Изменить стиль страницы

Как ты живешь? Привет твоему хмурому старшине и вообще всем хвостатикам. Не обижайся: это я шутя-любя-нарочно так называю.

Жму руку, казачок-чудачок. Маша».

Они стали переписываться. Но что письма? Получив письмо от Маши, два-три дня Шишкин не чуял под собой ног, потом опять начинал ждать, томиться.

— Увидеться бы, посмотреть, какая она, — говорил он. — Одним бы глазом взглянуть…

Когда подъезжали к перекрестку, он вытягивал шею, заглядывал через головы, а небольшой, крепкий конек так и плясал под ним. Но не Маша, а пожилой сержант или незнакомая девушка стояли у полосатого столба перекрестка…

Нет, не сходились наши фронтовые дороги. Маша оказывалась то в стороне, то впереди нас, в каком-нибудь только что отвоеванном селе или городе.

Но однажды в ответ на обычный вопрос Шишкина усатый старшина, видно, усталый и недовольный, сказал:

— А тебе зачем она?

— Увидеть надо по делу важному. Укажь, где она.

— Нечего девку булгачить. Спит после смены.

— Так мне же надо, старшина! Понимаешь, позарез, хоть умри!

— А ты кто ей?

— Я… я… братишка ее.

— Ну, если брательник, разбуди. В будке спит. Да не волынь долго. Вечером опять на смену.

— Спасибо, старшина!

Я поехал с Шишкиным. Около дощатой будки спешились, он тихонько открыл дверь. Маша спала на кровати под шинелью. На табуретке — гимнастерка с помятыми погонами, на подушке — золотистые кудряшки… С минуту Шишкин стоял, не в силах сделать шага.

— Иди, — подтолкнул я его.

Он на цыпочках подошел, приподнял шинель. Лицо у нее было умытое, чистое, порозовевшее ото сна.

— Маша, — позвал Шишкин.

Ресницы ее дрогнули. Она взглянула на Сергея, не понимая, потом узнала.

— Ох, это ты казачок-чудачок? Нашел, значит. Ну, здравствуй!

Она приподнялась, закрывая шинелью плечи, и смотрела на Шишкина. Голос у нее был совсем не такой, как там на перекрестке: мягкий, нежный.

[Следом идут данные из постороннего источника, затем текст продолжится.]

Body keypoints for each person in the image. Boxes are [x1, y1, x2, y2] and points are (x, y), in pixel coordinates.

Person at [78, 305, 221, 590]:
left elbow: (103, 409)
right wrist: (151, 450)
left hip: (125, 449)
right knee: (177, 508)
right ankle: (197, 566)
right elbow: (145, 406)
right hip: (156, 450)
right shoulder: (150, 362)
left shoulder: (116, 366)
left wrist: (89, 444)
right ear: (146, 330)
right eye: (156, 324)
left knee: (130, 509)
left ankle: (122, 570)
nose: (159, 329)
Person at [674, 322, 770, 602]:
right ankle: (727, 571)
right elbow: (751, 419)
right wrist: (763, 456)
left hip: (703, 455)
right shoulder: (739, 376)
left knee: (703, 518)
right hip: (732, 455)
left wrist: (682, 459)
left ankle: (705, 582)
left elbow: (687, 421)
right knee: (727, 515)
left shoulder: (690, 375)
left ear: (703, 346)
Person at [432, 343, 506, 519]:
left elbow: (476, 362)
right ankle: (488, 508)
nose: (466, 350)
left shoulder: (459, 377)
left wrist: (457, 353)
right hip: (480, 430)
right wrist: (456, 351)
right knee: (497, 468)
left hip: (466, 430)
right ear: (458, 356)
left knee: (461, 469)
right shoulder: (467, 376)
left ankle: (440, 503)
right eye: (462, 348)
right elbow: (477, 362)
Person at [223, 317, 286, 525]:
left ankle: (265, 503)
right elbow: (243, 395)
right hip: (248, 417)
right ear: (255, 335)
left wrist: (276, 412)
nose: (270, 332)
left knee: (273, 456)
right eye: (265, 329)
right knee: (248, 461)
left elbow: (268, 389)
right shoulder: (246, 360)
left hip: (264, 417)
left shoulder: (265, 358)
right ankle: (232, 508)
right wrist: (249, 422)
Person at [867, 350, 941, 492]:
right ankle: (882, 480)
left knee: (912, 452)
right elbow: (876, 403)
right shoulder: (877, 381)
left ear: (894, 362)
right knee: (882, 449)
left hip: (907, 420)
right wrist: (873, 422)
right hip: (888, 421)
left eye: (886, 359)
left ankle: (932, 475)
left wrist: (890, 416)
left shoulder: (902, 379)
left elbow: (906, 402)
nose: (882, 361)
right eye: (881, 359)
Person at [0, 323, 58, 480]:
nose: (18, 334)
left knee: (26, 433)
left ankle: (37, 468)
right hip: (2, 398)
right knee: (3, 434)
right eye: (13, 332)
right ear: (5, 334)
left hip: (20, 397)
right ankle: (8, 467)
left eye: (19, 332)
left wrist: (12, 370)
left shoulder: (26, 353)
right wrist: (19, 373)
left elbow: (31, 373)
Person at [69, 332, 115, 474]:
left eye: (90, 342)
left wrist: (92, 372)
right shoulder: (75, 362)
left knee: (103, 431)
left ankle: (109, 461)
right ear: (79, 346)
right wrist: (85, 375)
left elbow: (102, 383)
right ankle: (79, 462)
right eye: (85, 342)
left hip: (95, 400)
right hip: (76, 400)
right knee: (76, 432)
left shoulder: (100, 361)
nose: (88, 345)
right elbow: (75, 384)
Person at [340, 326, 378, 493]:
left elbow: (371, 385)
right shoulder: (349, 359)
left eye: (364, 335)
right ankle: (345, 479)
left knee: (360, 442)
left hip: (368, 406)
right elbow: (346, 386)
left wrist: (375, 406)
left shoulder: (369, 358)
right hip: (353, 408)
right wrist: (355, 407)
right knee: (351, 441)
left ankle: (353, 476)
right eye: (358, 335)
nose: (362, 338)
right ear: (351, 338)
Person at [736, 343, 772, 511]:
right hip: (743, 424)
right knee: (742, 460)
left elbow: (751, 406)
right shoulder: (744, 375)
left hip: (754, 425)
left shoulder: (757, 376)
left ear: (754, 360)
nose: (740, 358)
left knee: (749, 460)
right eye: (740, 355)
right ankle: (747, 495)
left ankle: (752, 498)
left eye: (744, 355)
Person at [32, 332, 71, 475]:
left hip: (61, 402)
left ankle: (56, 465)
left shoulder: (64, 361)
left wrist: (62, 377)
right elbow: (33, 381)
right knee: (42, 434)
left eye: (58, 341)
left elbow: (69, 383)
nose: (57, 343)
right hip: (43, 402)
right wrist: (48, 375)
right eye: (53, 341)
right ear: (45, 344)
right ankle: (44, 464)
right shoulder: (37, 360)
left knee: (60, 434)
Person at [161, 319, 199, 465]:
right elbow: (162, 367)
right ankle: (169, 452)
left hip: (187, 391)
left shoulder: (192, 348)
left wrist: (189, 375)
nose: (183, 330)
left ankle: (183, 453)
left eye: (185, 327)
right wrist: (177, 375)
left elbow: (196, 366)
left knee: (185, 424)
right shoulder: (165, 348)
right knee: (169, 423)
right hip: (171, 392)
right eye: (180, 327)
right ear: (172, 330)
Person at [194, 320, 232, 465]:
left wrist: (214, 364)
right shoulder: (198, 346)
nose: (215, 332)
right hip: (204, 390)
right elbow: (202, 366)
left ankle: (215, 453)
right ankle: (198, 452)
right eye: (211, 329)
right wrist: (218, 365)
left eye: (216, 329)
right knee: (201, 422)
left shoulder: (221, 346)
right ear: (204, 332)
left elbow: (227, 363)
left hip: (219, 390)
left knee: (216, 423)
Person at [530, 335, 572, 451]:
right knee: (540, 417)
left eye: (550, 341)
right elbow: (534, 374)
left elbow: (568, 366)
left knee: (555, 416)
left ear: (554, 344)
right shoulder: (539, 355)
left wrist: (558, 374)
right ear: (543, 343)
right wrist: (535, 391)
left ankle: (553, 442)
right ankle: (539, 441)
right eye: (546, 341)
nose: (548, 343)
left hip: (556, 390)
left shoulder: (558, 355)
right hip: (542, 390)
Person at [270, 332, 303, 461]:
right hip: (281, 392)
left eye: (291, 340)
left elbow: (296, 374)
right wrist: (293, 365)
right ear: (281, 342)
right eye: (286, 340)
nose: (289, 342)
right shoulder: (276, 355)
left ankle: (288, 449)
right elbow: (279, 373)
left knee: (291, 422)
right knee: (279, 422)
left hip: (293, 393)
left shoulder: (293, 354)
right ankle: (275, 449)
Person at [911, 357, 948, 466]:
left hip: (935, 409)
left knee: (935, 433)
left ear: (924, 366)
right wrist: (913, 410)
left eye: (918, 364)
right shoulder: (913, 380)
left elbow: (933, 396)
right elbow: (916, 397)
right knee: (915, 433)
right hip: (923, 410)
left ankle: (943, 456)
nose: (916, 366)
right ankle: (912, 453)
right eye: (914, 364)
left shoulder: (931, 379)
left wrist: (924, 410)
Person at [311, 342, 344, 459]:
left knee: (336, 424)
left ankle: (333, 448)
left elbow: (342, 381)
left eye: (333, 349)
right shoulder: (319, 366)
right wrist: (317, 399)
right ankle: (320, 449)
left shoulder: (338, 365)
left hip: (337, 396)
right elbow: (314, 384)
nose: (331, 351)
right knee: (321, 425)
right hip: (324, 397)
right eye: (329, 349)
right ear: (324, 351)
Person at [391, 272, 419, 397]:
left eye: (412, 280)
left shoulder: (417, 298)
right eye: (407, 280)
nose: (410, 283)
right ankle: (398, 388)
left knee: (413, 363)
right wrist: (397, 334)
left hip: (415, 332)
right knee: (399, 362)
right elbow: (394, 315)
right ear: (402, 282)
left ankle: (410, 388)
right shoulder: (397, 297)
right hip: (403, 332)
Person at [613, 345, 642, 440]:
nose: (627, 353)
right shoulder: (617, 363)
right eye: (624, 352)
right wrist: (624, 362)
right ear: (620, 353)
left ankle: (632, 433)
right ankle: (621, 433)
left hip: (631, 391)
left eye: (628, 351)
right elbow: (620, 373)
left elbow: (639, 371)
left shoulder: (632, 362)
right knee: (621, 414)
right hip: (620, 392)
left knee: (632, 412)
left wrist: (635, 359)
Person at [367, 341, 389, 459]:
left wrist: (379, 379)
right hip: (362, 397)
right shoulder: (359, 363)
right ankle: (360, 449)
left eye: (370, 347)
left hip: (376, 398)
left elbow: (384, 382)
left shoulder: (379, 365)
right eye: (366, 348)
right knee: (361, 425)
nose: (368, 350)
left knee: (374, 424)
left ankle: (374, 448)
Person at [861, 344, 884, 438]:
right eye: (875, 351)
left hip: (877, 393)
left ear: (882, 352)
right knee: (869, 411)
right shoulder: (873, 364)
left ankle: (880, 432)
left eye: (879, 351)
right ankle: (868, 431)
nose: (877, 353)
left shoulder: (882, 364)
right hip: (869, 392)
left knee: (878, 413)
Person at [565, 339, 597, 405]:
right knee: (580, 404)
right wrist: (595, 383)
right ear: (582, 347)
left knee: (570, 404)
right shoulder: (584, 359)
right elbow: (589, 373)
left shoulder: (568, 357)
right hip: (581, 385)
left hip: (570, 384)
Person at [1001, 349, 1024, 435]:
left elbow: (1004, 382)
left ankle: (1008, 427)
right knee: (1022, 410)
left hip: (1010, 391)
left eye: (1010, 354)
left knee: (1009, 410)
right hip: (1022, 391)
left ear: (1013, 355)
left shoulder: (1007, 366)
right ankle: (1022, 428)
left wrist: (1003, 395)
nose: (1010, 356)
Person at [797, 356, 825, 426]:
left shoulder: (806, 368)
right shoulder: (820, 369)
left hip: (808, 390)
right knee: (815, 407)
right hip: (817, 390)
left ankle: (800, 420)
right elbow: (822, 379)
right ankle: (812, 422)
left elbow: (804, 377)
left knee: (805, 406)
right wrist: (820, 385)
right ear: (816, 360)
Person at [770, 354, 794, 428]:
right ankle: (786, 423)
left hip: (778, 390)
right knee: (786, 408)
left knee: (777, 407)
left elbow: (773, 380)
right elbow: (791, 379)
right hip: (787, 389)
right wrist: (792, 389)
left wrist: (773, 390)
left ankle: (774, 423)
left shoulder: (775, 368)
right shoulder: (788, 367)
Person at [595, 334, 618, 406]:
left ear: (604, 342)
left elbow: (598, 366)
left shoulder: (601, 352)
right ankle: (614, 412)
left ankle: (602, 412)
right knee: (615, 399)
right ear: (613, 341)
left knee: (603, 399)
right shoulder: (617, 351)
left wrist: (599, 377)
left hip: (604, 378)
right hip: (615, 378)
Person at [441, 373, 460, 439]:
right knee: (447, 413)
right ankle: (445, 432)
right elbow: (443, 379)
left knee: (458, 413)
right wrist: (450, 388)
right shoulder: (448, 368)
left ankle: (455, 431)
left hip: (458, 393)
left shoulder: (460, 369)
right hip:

— Что же ты стоишь? Садись вот сюда. Какой ты копченый стал! Значит, нашел меня?

— Нашел. Я, Маша, очень хотел тебя увидеть.

Я вышел за дверь. В небе летели невидимые самолеты, за горой глухо гудела передовая, и, когда недалеко рвался снаряд, в будке дрожали стекла.

— А мне говорили, — услышал я голос Маши, — какой-то казак меня все разыскивает. Я сразу догадалась, что ты. Ведь это ты спрашивал?

Какой голос у нее! Я отошел и сел под топольком, лопотавшим на ветре листом. Гудела дорога, голоса Шишкина и Маши доносились до меня смутно, прерываемые грохотом. Когда рвалось где-то недалеко, кони прядали ушами, переступали.

— Мне надо ехать, Маша, — услышал я голос Шишкина. — Ты будешь помнить?

— Буду.

— И на письма ответишь?

— Отвечу, Сережа. А ты добрый. Подожди, наклонись, поцелую. Ну, иди. Знаю, не забудешь. И я тоже. До свиданья. Встретимся, конечно. Ты захоти только, и найдешь меня…

На клумбочке у соседнего дома росли взявшиеся, видимо, из прошлогоднего семени ромашки. Они были примяты, запылены, но цвели, доносило их мятный запах.

Нет, не суждено было им встретиться. Неделей позже Сергея Шишкина убило в бою под Варшавой.

А потом от Маши пришло два письма. Я долго носил их в кармане, все не решаясь ответить, и тут нечаянно встретил ее, как всегда, на перекрестке, в сутолоке мчащихся колонн. Я рассказал про Сергея. Она не поверила, не хотела верить, потом из глаз вдруг брызнули слезы. Она не вытирала их, не прятала.

— Милый Сережа, — всхлипывая, говорила она. — А я так ждала… во сне его видела, думала, еще встретимся… На Вышлов?.. На Вышлов… Направо на Вышлов. Двадцать пять километров. Добрый мой, казачок-чудачок… Вам, товарищ капитан, повременить придется: Восьмой пропускаем… И ему так хотелось встретиться… Мало видела, а как будто годы знала… Минометный прошел уже, товарищ майор. Да, благополучно. В четыре тридцать. Пуля попала? В грудь? Оx!

Она всхлипывала, и слезы катились из ее глаз и падали в пыль дороги.

А на перекрестке стоял несмолкаемый железный грохот, пахло бензином и конским потом, гарью и порохом, и лишь изредка неизвестно откуда доносило запах цветов.